The difference between these two perspectives is made especially clear when a work prompts an audience to search for this contextual and relational information if they are so much as to be able to evaluate its goals and relative success in achieving them. When this occurs, we are granted access to a distinct mode of aesthetic appraisal and aesthetic experience. Central to our ability to explain success here is that we can use aesthetic predicates in new manner, not to highlight positive features of the “manifest face” of the object before us but to explain how well or badly a work pulls off its intended coup in the artworld. The move a work wishes to make in the artworld can be executed sublimely, clumsily, beautifully, tediously, arrestingly, unoriginally, elegantly, shockingly, and so forth. And each of these predicates describes a potential field of aesthetic experience, something in which attention can be absorbed and on account of which emotion and thought can be enlivened. In cases of this sort, it is not, or not just, a work and its properties that matter to aesthetic experience but something much broader, namely, a happening in the artworld: an event, modest or seismic, in that region of artistic life that itself is a proper target of an audience’s interest, indeed in which interest can be absorbed in a recognizably aesthetic manner.

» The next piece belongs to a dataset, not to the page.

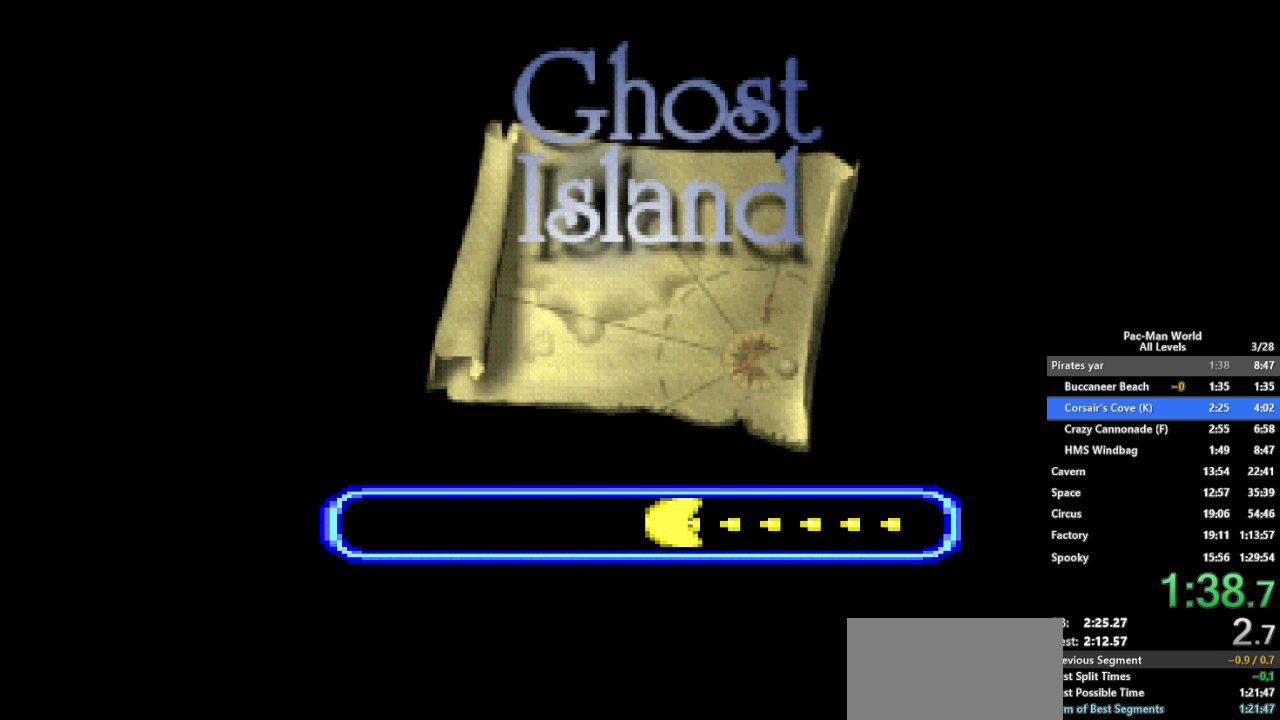
{"buttons": [], "left_stick": "center", "right_stick": "center", "events": []}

If our popular theories of the aesthetic do not accommodate such an idea, they are all the worse for it. Phenomena such as these are central to criticism, and they identify one of the most basic expectations an informed audience will bring to its viewing of new work of art. We might hope to see a beautiful or otherwise dazzling object, but we are just as likely to desire to bear witness to an event, perhaps momentous, in the artworld, one that to a nonnegligible degree shakes up, propels forward, or represents an innovation in the region of artistic practice that matters to us. Critical reviews often dedicate much more time to highlighting a work’s relative success or failure in this respect than they do to commenting on the aesthetic features of its surface. This is what constitutes news in the artworld, and our theories of the aesthetic must take seriously what this implies about the nature and point of our experience of art. In short, and to use the language introduced above, it implies that aesthetic enrichment is not always, and exclusively, of a work. In certain cases, and the ones that we are highlighting here, it is an enrichment of an audience’s sense of the character, preoccupations, and creative geography of artistic culture.

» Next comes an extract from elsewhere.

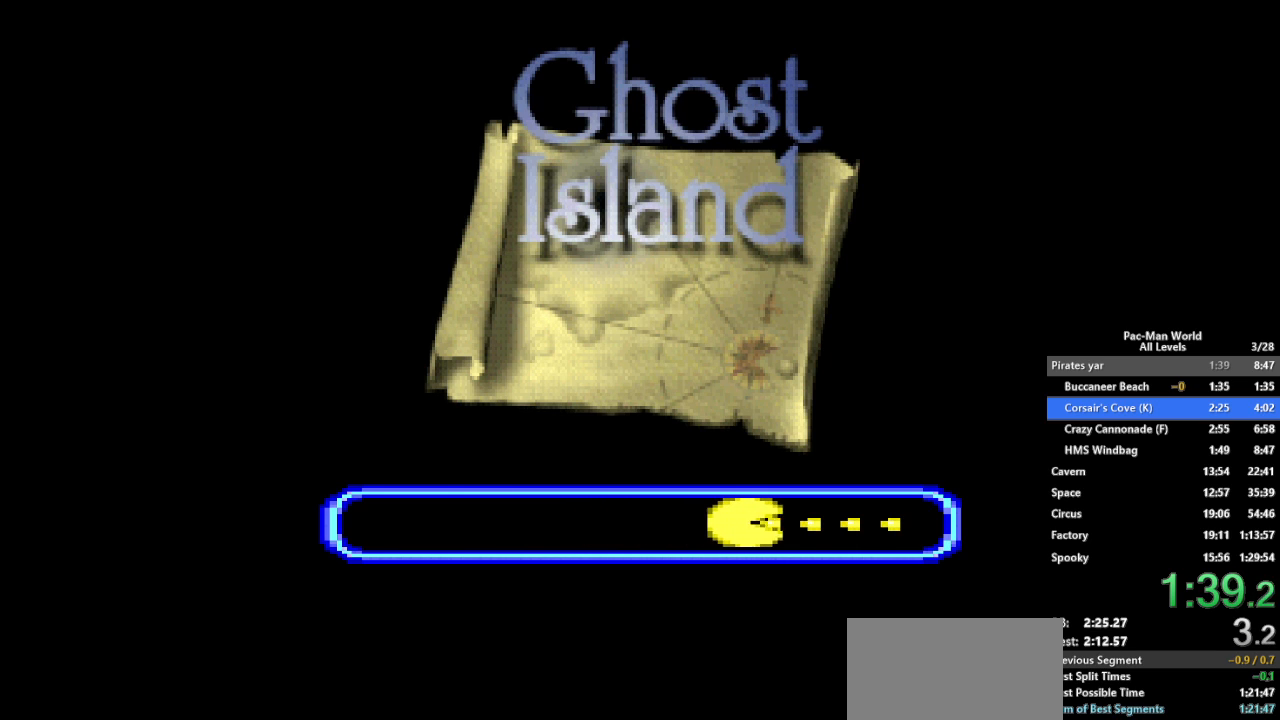
{"buttons": [], "left_stick": "center", "right_stick": "center", "events": []}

In cases of success, appreciation of the event that a work represents is appreciation of the innovation, creativity, and sheer daring of the move it makes in the artworld. Such appreciation by necessity directs attention to, and demands consideration of, the standing habits and conceits of the artworld, so that we can grasp, by virtue of a work’s intervention, how certain of the practices that define it have been liberated, reinvigorated, or set on a new trajectory. It is true that success is often modest or unattained, but even the ambitions that underwrite a certain artworld move can be proper objects of artistic and aesthetic interest, since the possibilities they imply, regardless of whether they are made actual, can be stunning, genius, revolutionary, mind-blowing, and so on. The possibilities are effectively descriptions of the creative possibilities of a given artform, and they can make a claim on our interest and establish grounds of positive appraisal even when the artworld isn’t quite ready for them. In cases such as these, a fair picture of aesthetic experience is not that of a relationship between an isolated subject and a discrete object but an image of each as already situated in a specific context of artistic production and reception. To use an impressively apt term from the language of fandom, this context effectively specifies a “scene” that can be characterized in varying degrees of determinacy: expressionism in classical music, post-war Parisian jazz, high modernist poetic objectivism, or SoCal punk of the early 1980s.18 It is entirely intuitive to think that scenes, as indicating more or less tightly organized regions of artworld activity, can be “objects” of artistic and aesthetic involvement, indeed that particular artworks are at times of primary interest because it is through them that we are granted experiential access to this more general field of interest: the artworld and the various subcultures of it in which we are often intensely invested.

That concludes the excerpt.